L’ANALYSE
Silence, on tourne
Traditionnellement, la fin d’année boursière est marquée par un « rally de Noël » qui donne un petit coup de pouce aux actions. C’était plutôt vrai ces trois dernières années, avec des hausses comprises entre 2,86 et 4,36 % pour l’indice large américain S&P 500. Bon, il est vrai aussi que 2018 a failli à la tradition dans les grandes largeurs, avec un -9,2 % douloureux pour les investisseurs. Mais à l’inverse du Père Noël, le rally de fin d’année existe : décembre est statistiquement le meilleur mois boursier depuis 1928 pour le S&P 500, avec 69 hausses pour 25 baisses. Devant le mois d’avril (61 / 33). Pour l’anecdote, c’est septembre qui ferme la marche, avec un ratio 42 / 51.

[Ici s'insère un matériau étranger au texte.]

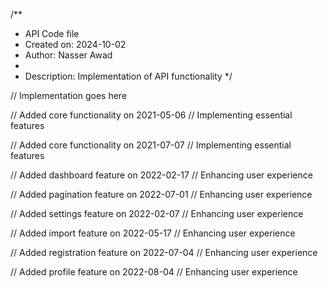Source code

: /**
 * API Code file
 * Created on: 2024-10-02
 * Author: Nasser Awad
 *
 * Description: Implementation of API functionality
 */
 
// Implementation goes here


// Added core functionality on 2021-05-06
// Implementing essential features

// Added core functionality on 2021-07-07
// Implementing essential features

// Added dashboard feature on 2022-02-17
// Enhancing user experience

// Added pagination feature on 2022-07-01
// Enhancing user experience

// Added settings feature on 2022-02-07
// Enhancing user experience

// Added import feature on 2022-05-17
// Enhancing user experience

// Added registration feature on 2022-07-04
// Enhancing user experience

// Added profile feature on 2022-08-04
// Enhancing user experience
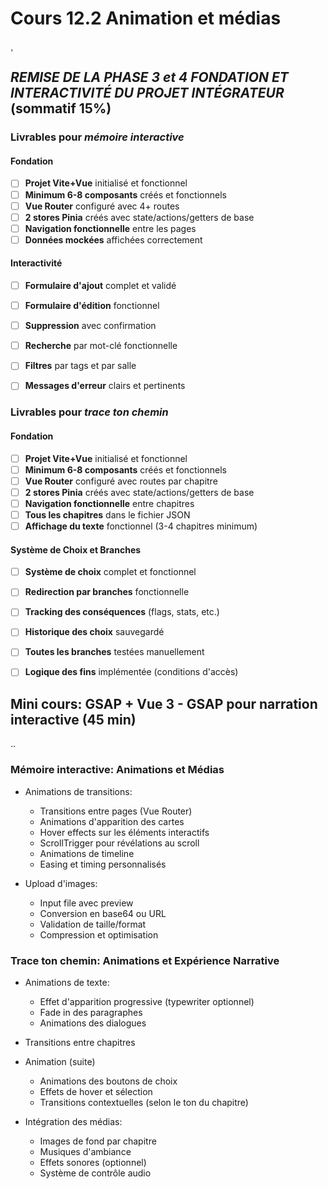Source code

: # Cours 12.2 Animation et médias
¸


<!-- 19 novembre -->

## *REMISE DE LA PHASE 3 et 4 FONDATION ET INTERACTIVITÉ DU PROJET INTÉGRATEUR* (sommatif 15%)

### Livrables pour *mémoire interactive*

#### Fondation

- [ ] **Projet Vite+Vue** initialisé et fonctionnel
- [ ] **Minimum 6-8 composants** créés et fonctionnels
- [ ] **Vue Router** configuré avec 4+ routes
- [ ] **2 stores Pinia** créés avec state/actions/getters de base
- [ ] **Navigation fonctionnelle** entre les pages
- [ ] **Données mockées** affichées correctement

#### Interactivité

- [ ] **Formulaire d'ajout** complet et validé
- [ ] **Formulaire d'édition** fonctionnel
- [ ] **Suppression** avec confirmation
- [ ] **Recherche** par mot-clé fonctionnelle
- [ ] **Filtres** par tags et par salle
- [ ] **Messages d'erreur** clairs et pertinents


### Livrables pour *trace ton chemin*

#### Fondation

- [ ] **Projet Vite+Vue** initialisé et fonctionnel
- [ ] **Minimum 6-8 composants** créés et fonctionnels
- [ ] **Vue Router** configuré avec routes par chapitre
- [ ] **2 stores Pinia** créés avec state/actions/getters de base
- [ ] **Navigation fonctionnelle** entre chapitres
- [ ] **Tous les chapitres** dans le fichier JSON
- [ ] **Affichage du texte** fonctionnel (3-4 chapitres minimum)

#### Système de Choix et Branches

- [ ] **Système de choix** complet et fonctionnel
- [ ] **Redirection par branches** fonctionnelle
- [ ] **Tracking des conséquences** (flags, stats, etc.)
- [ ] **Historique des choix** sauvegardé
- [ ] **Toutes les branches** testées manuellement
- [ ] **Logique des fins** implémentée (conditions d'accès)




## Mini cours: GSAP + Vue 3 - GSAP pour narration interactive (45 min) 

..

### Mémoire interactive: Animations et Médias

- Animations de transitions:
  - Transitions entre pages (Vue Router)
  - Animations d'apparition des cartes
  - Hover effects sur les éléments interactifs
  - ScrollTrigger pour révélations au scroll
  - Animations de timeline
  - Easing et timing personnalisés

- Upload d'images:
  - Input file avec preview
  - Conversion en base64 ou URL
  - Validation de taille/format
  - Compression et optimisation

### Trace ton chemin: Animations et Expérience Narrative

- Animations de texte:
  - Effet d'apparition progressive (typewriter optionnel)
  - Fade in des paragraphes
  - Animations des dialogues
- Transitions entre chapitres

- Animation (suite)
  - Animations des boutons de choix
  - Effets de hover et sélection
  - Transitions contextuelles (selon le ton du chapitre)

- Intégration des médias:
  - Images de fond par chapitre
  - Musiques d'ambiance
  - Effets sonores (optionnel)
  - Système de contrôle audio
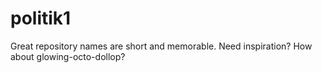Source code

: # politik1
Great repository names are short and memorable. Need inspiration? How about glowing-octo-dollop?
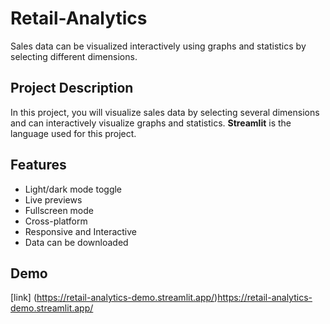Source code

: # Retail-Analytics
Sales data can be visualized interactively using graphs and statistics by selecting different dimensions.

## Project Description
In this project, you will visualize sales data by selecting several dimensions and can interactively visualize graphs and statistics. **Streamlit** is the language used for this project.
## Features

- Light/dark mode toggle
- Live previews
- Fullscreen mode
- Cross-platform
- Responsive and Interactive
- Data can be downloaded



## Demo

[link]    (https://retail-analytics-demo.streamlit.app/)https://retail-analytics-demo.streamlit.app/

2021 était donc un millésime conforme au courant dominant. Pour le mois de janvier, c’est un peu plus compliqué. En pratique, les marchés boursiers hésitent, plombés par les anciennes stars de la cote. Mais savez-vous qu’il existe aussi un effet janvier en bourse ? L’effet janvier est la propension des marchés à croître en début d’année en s’appuyant sur des dossiers plus spéculatifs qui bénéficient d’achats à bon compte après que les gérants eurent pris leurs bénéfices sur les actions qui ont bien fonctionné sur l’année précédente. Mécaniquement, l’effet janvier a tendance à profiter aux valeurs moyennes plus qu’aux grosses car c’est dans cette poche que les investisseurs, avides de dossiers plus spéculatifs, trouvent les meilleurs candidats.
Cette année donc, les premières séances sont surtout marquées par une rotation des flux au profit des actions censément mal valorisées (dites « value ») et au détriment des valeurs de croissance. La remontée des taux directeurs de la Fed qui doit s’amorcer en mars selon les oracles financiers, explique ce mouvement. On retrouve aussi notre effet janvier précité qui exacerbe la situation en favorisant, justement, les valeurs décotées. Les grands gagnants viennent du secteur de l’énergie, de la finance et des matériaux de base. La santé fait moins recette – on a une fois de plus l’impression que nous sommes en train de nous débarrasser du coronavirus – et la technologie trinque. Les valeurs du Nasdaq aux multiples stratosphériques sont fort logiquement les premières à subir le choc. La vengeance de la value est peut-être en marche, après des années de sousperformance.